Suport vector machine #1 - Hyperplane and margin

Hyperplane and margin are the foundation for maximal margin classifiers and suppor vector machines.

Posted by Tianxiang Gao on April 12, 2015

In this blog, I am gonan define hyperplanes, margin. The concept of Maximal margin classifier, support vector classifier and support vector machine that will be covered in future blogs.

Hyperplane

In a p-dimensional space, a hyperplane is a flat affine subspace of dimension p-1.

The word affine indicates that the subspace need not pass through the origin. Mathmatic defination for linear is $\beta^Tx=0$, where $\beta$ and $x$ are both vectors. Mathmatic defination for affine is $\beta^Tx+\beta_0=0$, where $\beta_0$ is a real number. Because of $\beta_0$, affine does not pass through the origin.

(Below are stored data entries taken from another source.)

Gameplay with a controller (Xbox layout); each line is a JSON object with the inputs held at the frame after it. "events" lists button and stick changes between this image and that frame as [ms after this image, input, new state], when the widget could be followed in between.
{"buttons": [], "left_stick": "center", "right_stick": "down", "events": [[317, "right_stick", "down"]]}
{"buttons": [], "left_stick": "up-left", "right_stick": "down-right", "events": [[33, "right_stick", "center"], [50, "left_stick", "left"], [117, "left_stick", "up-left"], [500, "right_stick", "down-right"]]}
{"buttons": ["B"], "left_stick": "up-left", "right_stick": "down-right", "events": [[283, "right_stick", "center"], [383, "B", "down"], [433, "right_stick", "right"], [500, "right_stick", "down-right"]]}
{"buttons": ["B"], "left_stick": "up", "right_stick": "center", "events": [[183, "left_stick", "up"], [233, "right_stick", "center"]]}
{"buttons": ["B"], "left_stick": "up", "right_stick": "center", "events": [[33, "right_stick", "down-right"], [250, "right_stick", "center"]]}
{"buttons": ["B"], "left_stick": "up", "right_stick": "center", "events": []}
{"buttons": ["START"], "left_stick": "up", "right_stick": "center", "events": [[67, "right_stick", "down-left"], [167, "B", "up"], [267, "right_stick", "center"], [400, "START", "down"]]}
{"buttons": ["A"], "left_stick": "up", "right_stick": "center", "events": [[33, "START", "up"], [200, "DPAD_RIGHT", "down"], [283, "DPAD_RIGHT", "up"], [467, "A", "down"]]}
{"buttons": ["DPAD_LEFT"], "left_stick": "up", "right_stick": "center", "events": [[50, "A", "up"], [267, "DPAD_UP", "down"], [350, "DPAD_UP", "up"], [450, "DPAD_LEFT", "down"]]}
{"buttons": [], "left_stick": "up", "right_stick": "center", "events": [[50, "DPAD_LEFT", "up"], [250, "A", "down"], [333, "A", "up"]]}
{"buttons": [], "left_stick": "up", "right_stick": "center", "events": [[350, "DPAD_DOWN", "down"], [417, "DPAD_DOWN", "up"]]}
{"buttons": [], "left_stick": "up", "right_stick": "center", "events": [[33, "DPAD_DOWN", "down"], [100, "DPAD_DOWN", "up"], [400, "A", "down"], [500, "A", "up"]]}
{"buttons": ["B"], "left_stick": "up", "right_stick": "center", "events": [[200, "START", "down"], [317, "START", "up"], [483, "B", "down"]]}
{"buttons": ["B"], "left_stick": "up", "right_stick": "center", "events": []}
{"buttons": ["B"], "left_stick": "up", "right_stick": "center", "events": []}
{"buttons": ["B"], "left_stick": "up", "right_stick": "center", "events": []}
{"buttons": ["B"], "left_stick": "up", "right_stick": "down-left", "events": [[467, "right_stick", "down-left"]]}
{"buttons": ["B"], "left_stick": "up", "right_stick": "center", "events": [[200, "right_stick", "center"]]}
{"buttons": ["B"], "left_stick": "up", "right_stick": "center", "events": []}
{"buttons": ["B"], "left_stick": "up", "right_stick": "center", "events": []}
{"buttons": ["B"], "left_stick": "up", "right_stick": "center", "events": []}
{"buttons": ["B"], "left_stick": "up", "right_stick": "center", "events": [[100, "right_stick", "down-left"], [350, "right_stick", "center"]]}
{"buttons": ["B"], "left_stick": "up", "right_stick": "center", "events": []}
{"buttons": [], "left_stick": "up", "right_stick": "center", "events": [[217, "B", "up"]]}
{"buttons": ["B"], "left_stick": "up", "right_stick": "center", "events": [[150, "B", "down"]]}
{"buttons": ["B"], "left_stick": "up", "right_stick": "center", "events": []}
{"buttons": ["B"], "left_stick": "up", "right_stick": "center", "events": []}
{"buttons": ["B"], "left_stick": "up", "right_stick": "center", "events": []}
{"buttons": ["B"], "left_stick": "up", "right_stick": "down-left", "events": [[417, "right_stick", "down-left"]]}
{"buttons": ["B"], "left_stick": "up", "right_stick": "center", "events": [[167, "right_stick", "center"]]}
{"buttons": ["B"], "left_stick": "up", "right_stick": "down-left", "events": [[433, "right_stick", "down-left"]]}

Here is an example of hyperplane in two dimensional space, a hyperplane is just a line. The mathmatical definition of a two-dimensional hyperplan is the equation below

\begin{equation} \beta_0 + \beta_1X_1+\beta_2X_2 = 0 \label{1} \end{equation}

for parameters $\beta_0, \beta_1$, and $\beta_2$. We can see the equation above is an equation of a line and the data point $X = (X_1, X_2)^T$ is on that line. The equation can be easily extended to the p-dimensional hyperplane:

\begin{equation} \beta_0 + \beta_1X_1+\beta_2X_2+…+\beta_pX_p = 0 \label{2} \end{equation}

A p-dimensional data point $X = (X_1, X_2, …, X_P)^T$ would lie on that hyperplane if it satisfies the equation. So, a hyperplane naturally divides a p-dimensional space into two halves. If a data point is not on the hyperplane, it would lie on sides of that hyperplane, then it either satisifies

\begin{equation} \beta_0 + \beta_1X_1+\beta_2X_2+…+\beta_pX_p > 0 \end{equation}

or

\begin{equation} \beta_0 + \beta_1X_1+\beta_2X_2+…+\beta_pX_p < 0 \end{equation}

One can easily determine on which side of hyperplane a data point lies by calculating the sign of the left hand side of \eqref{hyperplane}. We define it as a function of x, and and use $\beta=(\beta_1,\beta_2,…\beta_p)^T$,

\begin{equation} f(x)=\beta^Tx + \beta_0 \label{f(x)} \end{equation}

Derivation of Marigin

Suppose a training dataset is linearly separable, and it is possbile to construct at lease a hyperplane that sperates all training observations perfectly.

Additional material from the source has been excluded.